Visual Programmability: A Guide for Code-as-Thought in Chart Understanding
Bohao Tang, Yan Ma, Fei Zhang, Jiadi Su, Ethan Chern, Zhulin Hu, Zhixin Wang, Pengfei Liu, Ya Zhang
2025-09-12
Summary
This paper explores how to make Vision-Language Models, which are AI systems that can understand both images and text, better at understanding charts and graphs.
What's the problem?
Current methods for chart understanding have weaknesses. Some rely on pre-made tools which limits their flexibility, and others use a single way of thinking – like breaking down the problem into text steps – which can be hard to check for accuracy. It's difficult to 'reward' the AI for getting the right answer when the reasoning process is unclear, making it hard to improve the system.
What's the solution?
The researchers came up with a method called 'Code-as-Thought' where the AI translates the visual information in a chart into a symbolic code. However, they found that *always* using code doesn't work for all charts. So, they introduced 'Visual Programmability,' which allows the AI to *learn* when to use code and when to directly analyze the chart visually. The AI is trained using a special reward system that encourages both accurate answers and smart decision-making about which approach to use.
Why it matters?
This work is important because it shows that AI can be taught not just *what* to think, but *how* to think. By learning to choose the best reasoning strategy for each chart, these models become more reliable and capable of handling complex visual information, which is a step towards more intelligent AI systems.
Abstract
Chart understanding presents a critical test to the reasoning capabilities of Vision-Language Models (VLMs). Prior approaches face critical limitations: some rely on external tools, making them brittle and constrained by a predefined toolkit, while others fine-tune specialist models that often adopt a single reasoning strategy, such as text-based chain-of-thought (CoT).

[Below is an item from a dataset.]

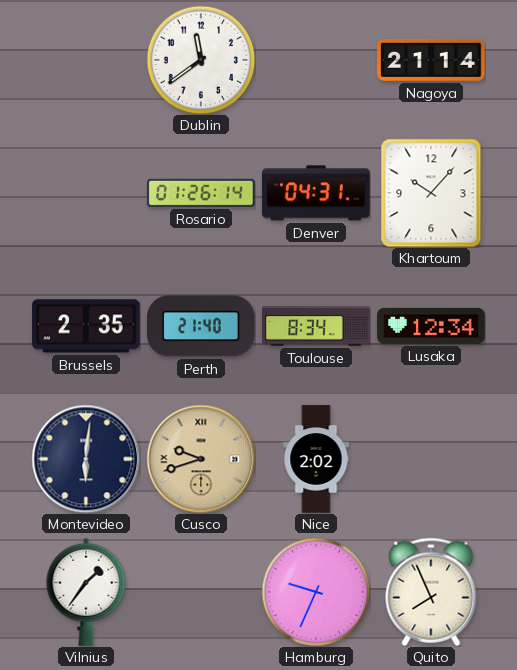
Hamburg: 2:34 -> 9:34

The intermediate steps of text-based reasoning are difficult to verify, which complicates the use of reinforcement-learning signals that reward factual accuracy. To address this, we propose a Code-as-Thought (CaT) approach to represent the visual information of a chart in a verifiable, symbolic format. Our key insight is that this strategy must be adaptive: a fixed, code-only implementation consistently fails on complex charts where symbolic representation is unsuitable. This finding leads us to introduce Visual Programmability: a learnable property that determines if a chart-question pair is better solved with code or direct visual analysis. We implement this concept in an adaptive framework where a VLM learns to choose between the CaT pathway and a direct visual reasoning pathway. The selection policy of the model is trained with reinforcement learning using a novel dual-reward system. This system combines a data-accuracy reward to ground the model in facts and prevent numerical hallucination, with a decision reward that teaches the model when to use each strategy, preventing it from defaulting to a single reasoning mode. Experiments demonstrate strong and robust performance across diverse chart-understanding benchmarks. Our work shows that VLMs can be taught not only to reason but also how to reason, dynamically selecting the optimal reasoning pathway for each task.